T&B has a portfolio of more than 200,000 products marketed under more than 45 brand names. The combined product portfolio and enhanced distribution network will enable ABB to double its addressable market in North America to around $24bn. Globally, the deal will boost ABB`s accessible LV market ABB from $60bn to $85bn.

“Thomas & Betts is a well-run company with strong brands and excellent distribution channels in the world’s largest low-voltage products market,” says ABB CEO, Joe Hogan (above). “Because our products are complementary, we’ll go to market with one of the broadest offerings in the industry.

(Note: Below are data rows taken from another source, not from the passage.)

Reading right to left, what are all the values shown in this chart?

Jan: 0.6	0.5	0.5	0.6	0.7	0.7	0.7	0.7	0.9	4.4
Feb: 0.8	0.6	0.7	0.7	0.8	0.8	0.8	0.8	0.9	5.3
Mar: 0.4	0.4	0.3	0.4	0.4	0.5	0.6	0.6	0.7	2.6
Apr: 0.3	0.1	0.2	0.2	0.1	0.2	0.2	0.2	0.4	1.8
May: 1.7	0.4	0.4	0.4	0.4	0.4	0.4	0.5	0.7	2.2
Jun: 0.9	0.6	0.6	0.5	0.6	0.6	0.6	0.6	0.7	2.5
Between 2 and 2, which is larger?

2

That creates strong growth opportunities for both ABB and Thomas & Betts, and gives customers and distributors one-stop access to one of the widest ranges of low-voltage products.

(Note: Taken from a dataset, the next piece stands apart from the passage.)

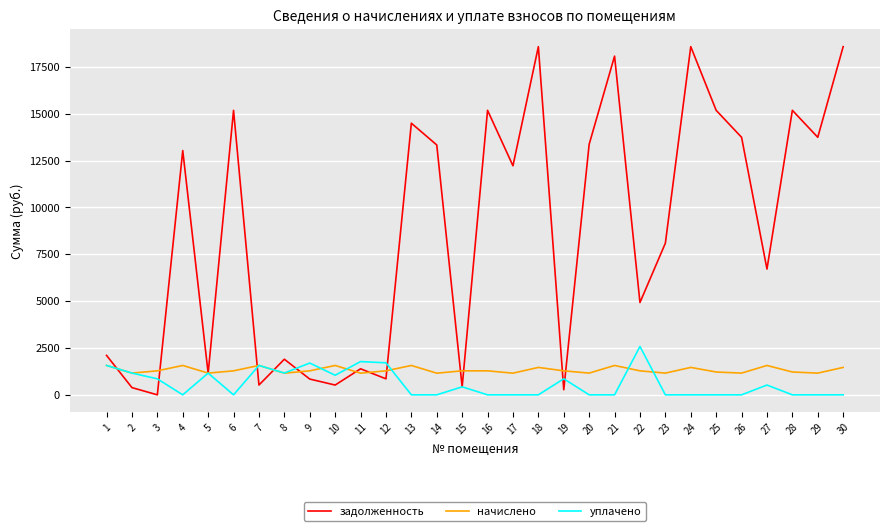

Between 16 and 23, which series saw the biggest shift?

задолженность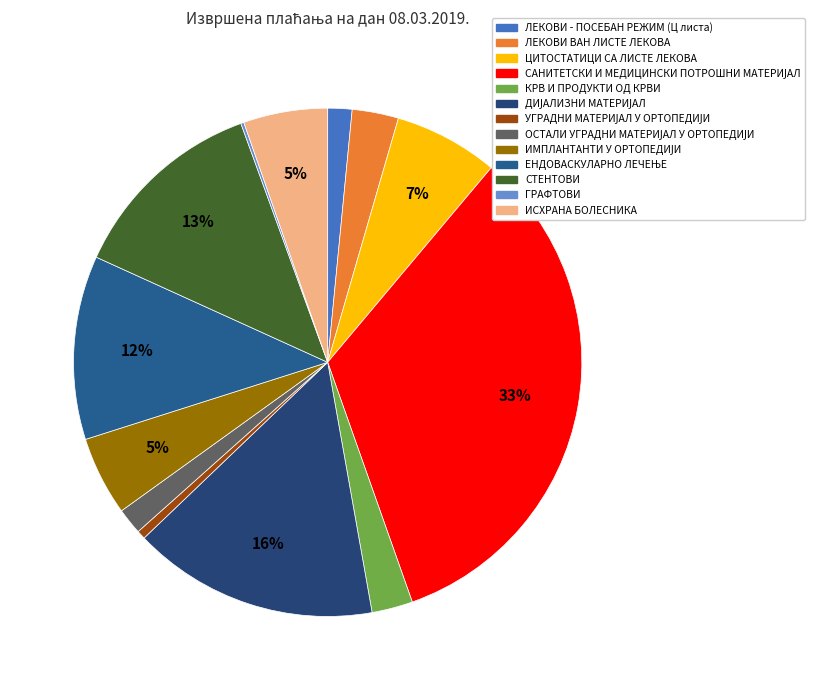

To the nearest percent, what is the average slice percentage?

8%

“Strategically, it’s a great fit,” he adds. “This is another big step toward our goal of expanding our presence in the key North American market.”

Thomas & Betts, combined with ABB’s North American low-voltage products business, will become a new global business unit based at T&B`s existing headquarters in Memphis, Tennessee (above), and led by T&B’s chairman and CEO, Dominic Pileggi.

Thomas & Betts employs around 9,400 people and last year achieved revenues worth about $2.3bn, with earnings before interest, taxes, depreciation and amortisation of around $390m. Its main business is the manufacture of LV and ultra-LV electrical products, such as connectors, conduits and fittings, as well as wiring management products for the construction, industrial and utilities markets.

ABB says that T&B’s electrical products – which include terminals, test equipment, safety lighting and tools – complement its own LV products, such as circuit-breakers and switches. One area of overlap is in enclosures. Thomas & Betts is said to have good distribution logistics, allowing simple, single invoicing and fast delivery of products.

T&B also supplies towers for electrical power transmission and produces heating, ventilation and air conditioning systems. These two areas, which account for about 15% of its sales, are new to ABB but related to its core focus on power and automation.

About 78% of T&B’s electrical product sales are in North America, 14% in Europe, and 8% in the rest of the world. Some 45% of the sales are to industry, 39% to the construction sector, and 16% to utilities. 

“This is a unique opportunity for ABB to grow in the largely untapped North American LV products market,” says Tarak Mehta (above), ABB’s executive committee member responsible for its LV Products division, into which Thomas & Betts will be integrated as a stand-alone business. “We plan to keep and build on Thomas & Betts’ strong brand and product names. We have complementary products that can be sold together already today and other products that will take some time to introduce to customers.”

ABB’s Low Voltage Products operation is the smallest of its four divisions, but the most profitable, with an operating margin of 19.9% on sales worth $1.36bn in the third quarter of 2011. At present, the Americas account for just 9% of its business, compared to 55% in Europe and 36% elsewhere. After the acquisition, 30% of the business will come from the Americas, 43% from Europe and 27% from elsewhere.

The US LV products market is expected to grow by 2.5–4% this year compared to 1–2% in Europe.

The acquisition is expected to close in the second quarter of 2012.
ABB expects the deal to deliver about $200mn in annual synergies by 2016, mainly from sourcing and purchasing efficiencies.